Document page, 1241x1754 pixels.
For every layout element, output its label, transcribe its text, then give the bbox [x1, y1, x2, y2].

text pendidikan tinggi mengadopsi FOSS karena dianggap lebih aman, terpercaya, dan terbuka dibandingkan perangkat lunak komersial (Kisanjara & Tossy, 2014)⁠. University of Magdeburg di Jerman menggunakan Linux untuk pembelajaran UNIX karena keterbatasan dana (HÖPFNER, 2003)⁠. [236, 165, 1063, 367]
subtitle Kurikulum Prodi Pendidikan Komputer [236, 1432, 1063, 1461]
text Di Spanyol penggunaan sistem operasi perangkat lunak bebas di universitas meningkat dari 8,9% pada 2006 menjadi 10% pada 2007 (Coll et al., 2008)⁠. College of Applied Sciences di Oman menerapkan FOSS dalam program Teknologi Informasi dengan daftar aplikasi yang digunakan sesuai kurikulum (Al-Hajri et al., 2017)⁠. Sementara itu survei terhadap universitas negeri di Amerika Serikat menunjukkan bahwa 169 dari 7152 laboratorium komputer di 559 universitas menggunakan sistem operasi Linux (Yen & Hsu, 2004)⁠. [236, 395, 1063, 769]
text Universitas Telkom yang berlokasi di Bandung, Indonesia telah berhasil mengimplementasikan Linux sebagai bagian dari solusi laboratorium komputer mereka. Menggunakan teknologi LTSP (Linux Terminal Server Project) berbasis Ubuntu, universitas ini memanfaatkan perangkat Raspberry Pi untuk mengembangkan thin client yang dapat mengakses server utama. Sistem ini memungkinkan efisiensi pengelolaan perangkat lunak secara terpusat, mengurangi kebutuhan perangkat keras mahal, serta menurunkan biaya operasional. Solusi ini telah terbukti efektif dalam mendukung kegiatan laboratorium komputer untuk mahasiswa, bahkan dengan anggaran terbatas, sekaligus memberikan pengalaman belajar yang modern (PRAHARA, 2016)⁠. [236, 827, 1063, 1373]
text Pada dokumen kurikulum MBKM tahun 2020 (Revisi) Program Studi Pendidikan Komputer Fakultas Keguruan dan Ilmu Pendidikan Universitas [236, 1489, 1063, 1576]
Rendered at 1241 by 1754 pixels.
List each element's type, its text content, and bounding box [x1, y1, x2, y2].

--------------------

■ **Problem statement**:
Could you write out every one of the records above, word for word?

■ **Task result**:
Document page, 1241x1754 pixels.
For every layout element, output its label, transcribe its text, then give the bbox [x1, y1, x2, y2].

text pendidikan tinggi mengadopsi FOSS karena dianggap lebih aman, terpercaya, dan terbuka dibandingkan perangkat lunak komersial (Kisanjara & Tossy, 2014)⁠. University of Magdeburg di Jerman menggunakan Linux untuk pembelajaran UNIX karena keterbatasan dana (HÖPFNER, 2003)⁠. [236, 165, 1063, 367]
subtitle Kurikulum Prodi Pendidikan Komputer [236, 1432, 1063, 1461]
text Di Spanyol penggunaan sistem operasi perangkat lunak bebas di universitas meningkat dari 8,9% pada 2006 menjadi 10% pada 2007 (Coll et al., 2008)⁠. College of Applied Sciences di Oman menerapkan FOSS dalam program Teknologi Informasi dengan daftar aplikasi yang digunakan sesuai kurikulum (Al-Hajri et al., 2017)⁠. Sementara itu survei terhadap universitas negeri di Amerika Serikat menunjukkan bahwa 169 dari 7152 laboratorium komputer di 559 universitas menggunakan sistem operasi Linux (Yen & Hsu, 2004)⁠. [236, 395, 1063, 769]
text Universitas Telkom yang berlokasi di Bandung, Indonesia telah berhasil mengimplementasikan Linux sebagai bagian dari solusi laboratorium komputer mereka. Menggunakan teknologi LTSP (Linux Terminal Server Project) berbasis Ubuntu, universitas ini memanfaatkan perangkat Raspberry Pi untuk mengembangkan thin client yang dapat mengakses server utama. Sistem ini memungkinkan efisiensi pengelolaan perangkat lunak secara terpusat, mengurangi kebutuhan perangkat keras mahal, serta menurunkan biaya operasional. Solusi ini telah terbukti efektif dalam mendukung kegiatan laboratorium komputer untuk mahasiswa, bahkan dengan anggaran terbatas, sekaligus memberikan pengalaman belajar yang modern (PRAHARA, 2016)⁠. [236, 827, 1063, 1373]
text Pada dokumen kurikulum MBKM tahun 2020 (Revisi) Program Studi Pendidikan Komputer Fakultas Keguruan dan Ilmu Pendidikan Universitas [236, 1489, 1063, 1576]
Rendered at 1241 by 1754 pixels.
List each element's type, its text content, and bounding box [x1, y1, x2, y2].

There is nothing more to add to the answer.